Sarah R. is the founder of Better Know a Book. She is currently a student of creative writing and gender studies, and loves them despite their supposed impracticality (oy vay). She started this blog as a way of sharing her love of literature with the world, and maybe helping someone find their new favorite book (something that makes her very happy). Sarah loves to read, write, bake chocolate-y desserts, learn to cook grown-up food, go to the theater, and hang out with friends. Her favorite writers include Virginia Woolf, Pablo Neruda, T.S. Eliot, D.H. Lawrence, Flannery O’Connor, Angela Carter, J.D. Salinger, and Vladimir Nabokov.
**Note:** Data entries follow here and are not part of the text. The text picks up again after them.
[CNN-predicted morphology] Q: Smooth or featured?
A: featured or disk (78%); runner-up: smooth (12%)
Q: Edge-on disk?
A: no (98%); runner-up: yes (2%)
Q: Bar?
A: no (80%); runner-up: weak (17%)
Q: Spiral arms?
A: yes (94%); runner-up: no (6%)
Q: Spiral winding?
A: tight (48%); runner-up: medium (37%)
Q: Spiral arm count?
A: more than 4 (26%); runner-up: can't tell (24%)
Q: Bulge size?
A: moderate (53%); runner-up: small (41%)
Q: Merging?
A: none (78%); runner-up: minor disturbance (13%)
She also hopes to start a personal wordpress blog very soon (coming soon!).

Andrew Coletti has been reading and attempting to write science fiction, fantasy, and mythology for as long as he can remember (although he would like you to know that he does, from time to time, read other stuff too). His other interests include traveling as much as possible, the ancient world, and drag performance/theater in general. Some of his favorite authors in no particular order include H. G. Wells, William Blake, Philip Pullman, C. S. Lewis, H. P. Lovecraft, Robert E. Howard, Neil Gaiman, and Daniel Handler/Lemony Snicket.

Sam Glass loves reading books, talking about books, writing about books, and perusing artsy pictures of books on book-enthusiast blogs. Unsurprisingly, he works for the Great Books Summer Program. Sam also enjoys writing, television, England, cheese, and hypothetical scenarios. He graduated from Tulane University in 2011, and is thinking about returning to school to pursue a higher degree in literature. At present, however, he is preoccupied with a more immediate goal: moving out of his parents’ house. Some of his favorite authors are David Foster Wallace, J.D. Salinger, Nick Hornby, W.H. Auden, and George Orwell. He hypothesizes that J.K. Rowling will be as critically acclaimed as Charles Dickens in thirty years, give or take.